Понятно, что это очень помогает их родителям. Во-первых, дети оживают, смеются, перестают замыкаться в себе. Во-вторых, сами родители могут позволить себе элементарные вещи: сходить в парикмахерскую, погулять, полежать на диване, книгу почитать. Потому что особенный ребенок — вся твоя жизнь, сиамский близнец. Часть тела. Многие мамы настолько запаяны внутри своей жизни с аутистом, что даже не ходят ни на собрания, ни на встречи, отгораживаются от активности. Случаются и суициды — настолько сгущается мрак.

Султан в будущем хочет сделать помощь для особенных детей массовой, чтобы его маленькое начинание обрело солидный статус и охват, на уровне не только города, но и республики. В декабре в Казани прошел конкурс на стипендию мэра, где Султан победил со своим проектом для детей с инвалидностью.

-5

Рассказывая о встречах с подростками-аутистами, он загорается, делится тем, как Алиса подолгу обнимает их, стоя в коридоре, как радуется приходу гостей Ислам, как они играют и гуляют.

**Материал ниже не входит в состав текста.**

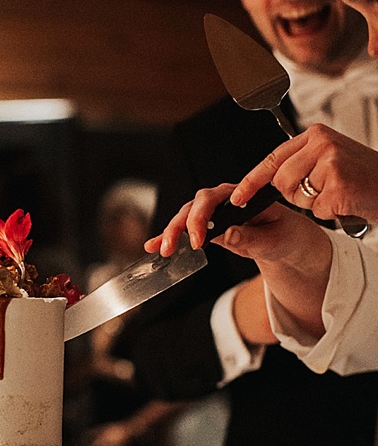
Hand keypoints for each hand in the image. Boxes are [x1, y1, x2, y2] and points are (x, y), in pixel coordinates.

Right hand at [146, 184, 326, 265]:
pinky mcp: (209, 226)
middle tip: (173, 246)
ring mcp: (216, 213)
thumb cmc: (289, 236)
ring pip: (186, 217)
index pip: (214, 199)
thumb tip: (226, 235)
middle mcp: (226, 200)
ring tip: (161, 249)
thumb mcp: (276, 241)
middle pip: (194, 206)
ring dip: (171, 232)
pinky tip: (154, 246)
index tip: (197, 240)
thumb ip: (252, 239)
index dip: (201, 217)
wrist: (290, 243)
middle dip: (180, 225)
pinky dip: (170, 237)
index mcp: (244, 197)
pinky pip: (186, 229)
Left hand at [228, 124, 377, 223]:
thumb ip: (300, 163)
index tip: (237, 197)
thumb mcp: (328, 160)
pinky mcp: (339, 183)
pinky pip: (316, 209)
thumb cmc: (363, 177)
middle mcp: (321, 143)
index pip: (273, 158)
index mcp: (315, 135)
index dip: (253, 180)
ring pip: (296, 195)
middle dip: (297, 193)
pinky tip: (347, 199)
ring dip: (314, 202)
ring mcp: (330, 162)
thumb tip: (264, 181)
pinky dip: (330, 211)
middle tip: (326, 188)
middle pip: (281, 180)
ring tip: (338, 191)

«Да, еще есть люди, которые неадекватно реагируют на Салавата. Но то, что такие дети и подростки выходят из дома и появляются на улицах — отлично, я считаю. Люди их видят, потихоньку привыкают к ним, как к обычным членам общества. Самое главное, что лично я получаю от этих встреч — радость этих детей. Многие не понимают, что куча обыденных вещей для нас — почистить зубы, завязать шнурки, одеться, выйти из дома — для многих из них становится подвигом, достижением. Они так радуются простым, маленьким и незаметным для большинства вещам, что сильнее начинаешь ценить собственную жизнь и здоровье».